**Dataset extract**
○ ○ ○ ○
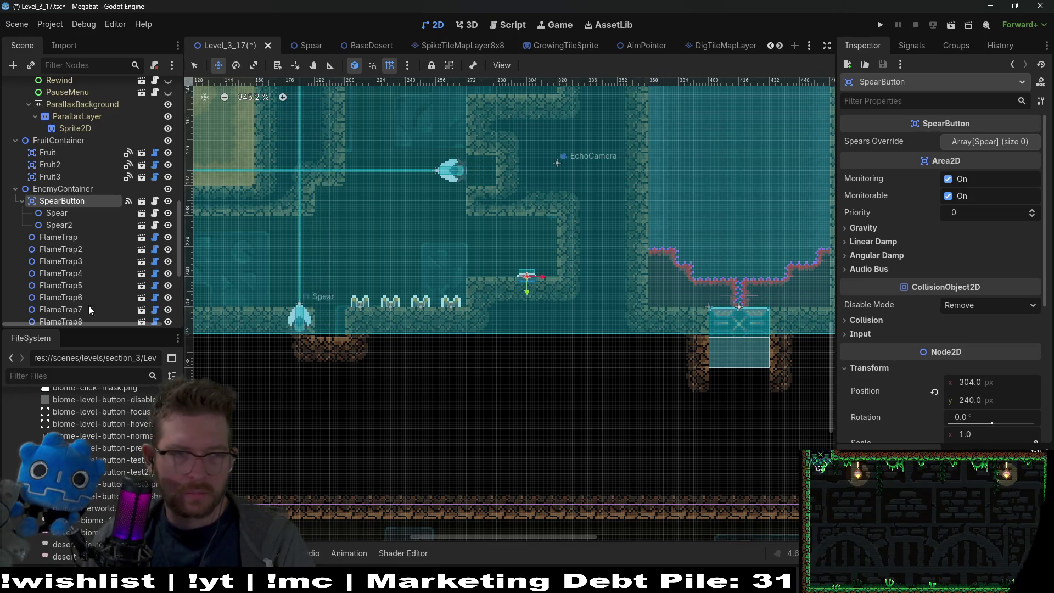
pyautogui.click(57, 213)
pyautogui.keyDown('shift'); pyautogui.click(73, 224); pyautogui.keyUp('shift')
pyautogui.press('Right')
pyautogui.press('Right')
pyautogui.press('Right')
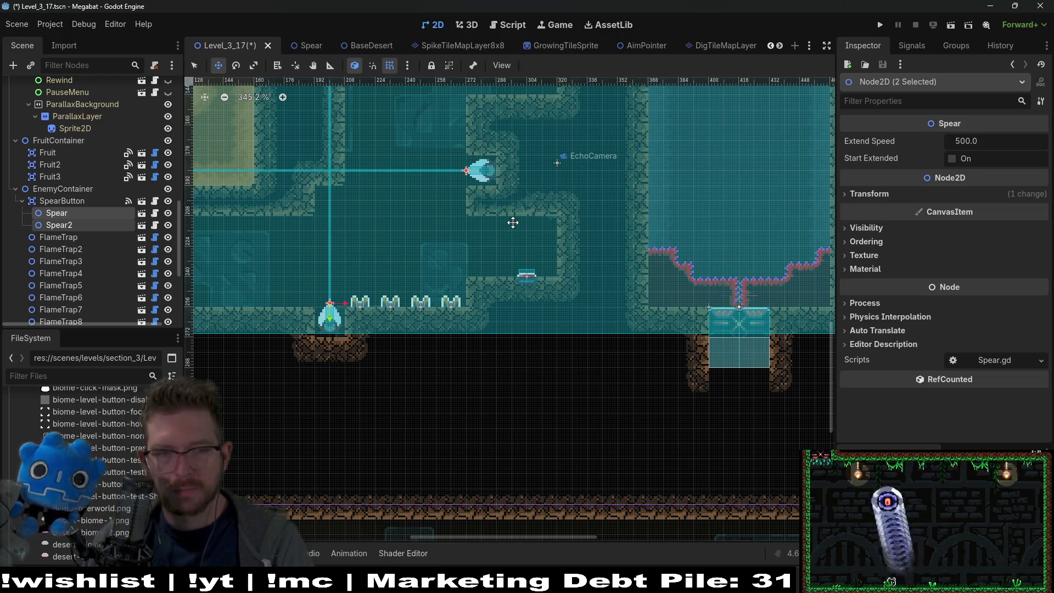
# - Save the Level_3_17 scene
pyautogui.scroll(-2, 516, 222)
pyautogui.press('ctrl+s')
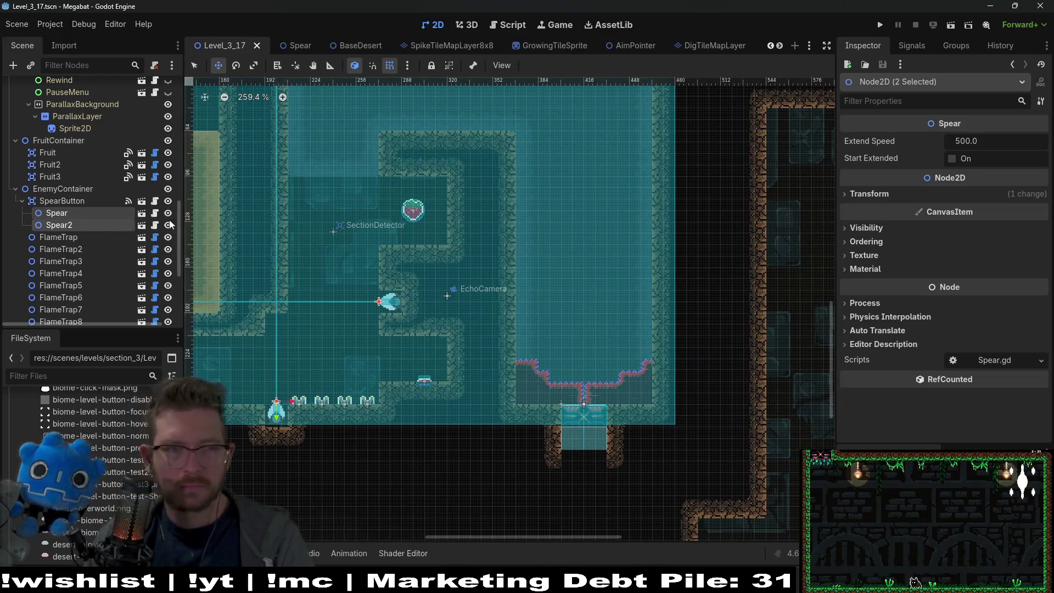
pyautogui.scroll(10, 69, 188)
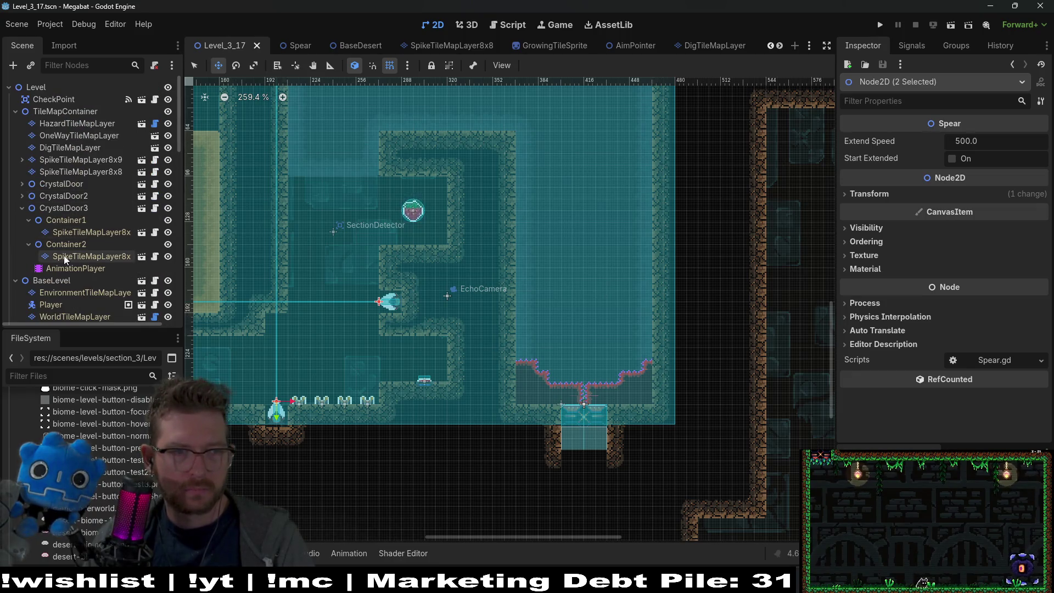
pyautogui.click(64, 256)
# - Instantiate DoorCrystalKey under CrystalDoor3 and place it in the upper room's top-left
pyautogui.click(55, 212)
pyautogui.rightClick(55, 212)
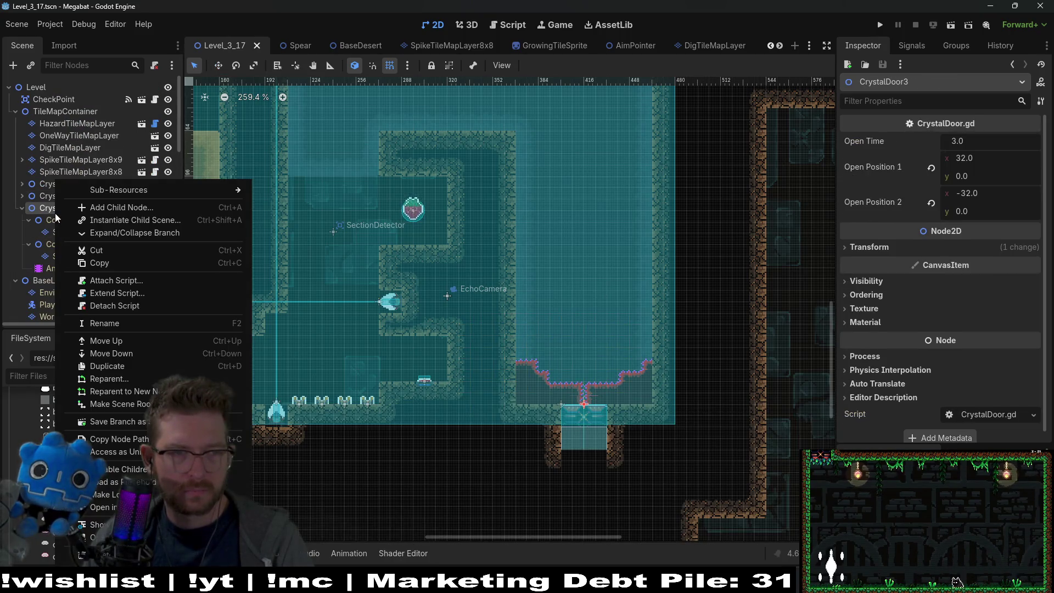
pyautogui.press('Escape')
pyautogui.press('ctrl+shift+a')
pyautogui.write('cr')
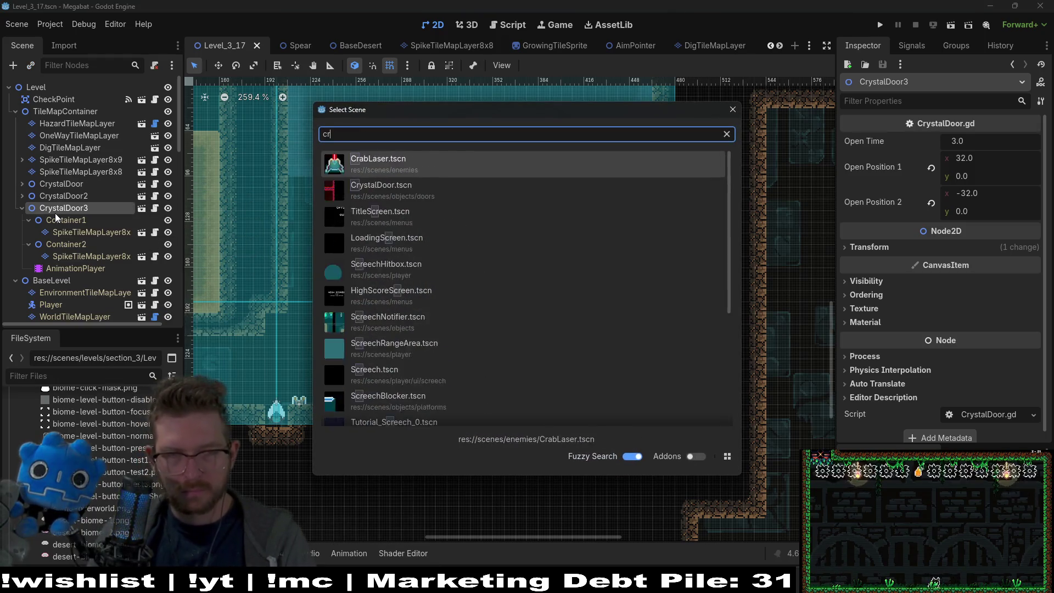
pyautogui.write('ystalkeyu')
○ ○ ○ ○
**Your instructions**
Each entry above should be copied word for word, with the images omitted.

**Expected output**
pyautogui.click(57, 213)
pyautogui.keyDown('shift'); pyautogui.click(73, 224); pyautogui.keyUp('shift')
pyautogui.press('Right')
pyautogui.press('Right')
pyautogui.press('Right')
# - Save the Level_3_17 scene
pyautogui.scroll(-2, 516, 222)
pyautogui.press('ctrl+s')
pyautogui.scroll(10, 69, 188)
pyautogui.click(64, 256)
# - Instantiate DoorCrystalKey under CrystalDoor3 and place it in the upper room's top-left
pyautogui.click(55, 212)
pyautogui.rightClick(55, 212)
pyautogui.press('Escape')
pyautogui.press('ctrl+shift+a')
pyautogui.write('cr')
pyautogui.write('ystalkeyu')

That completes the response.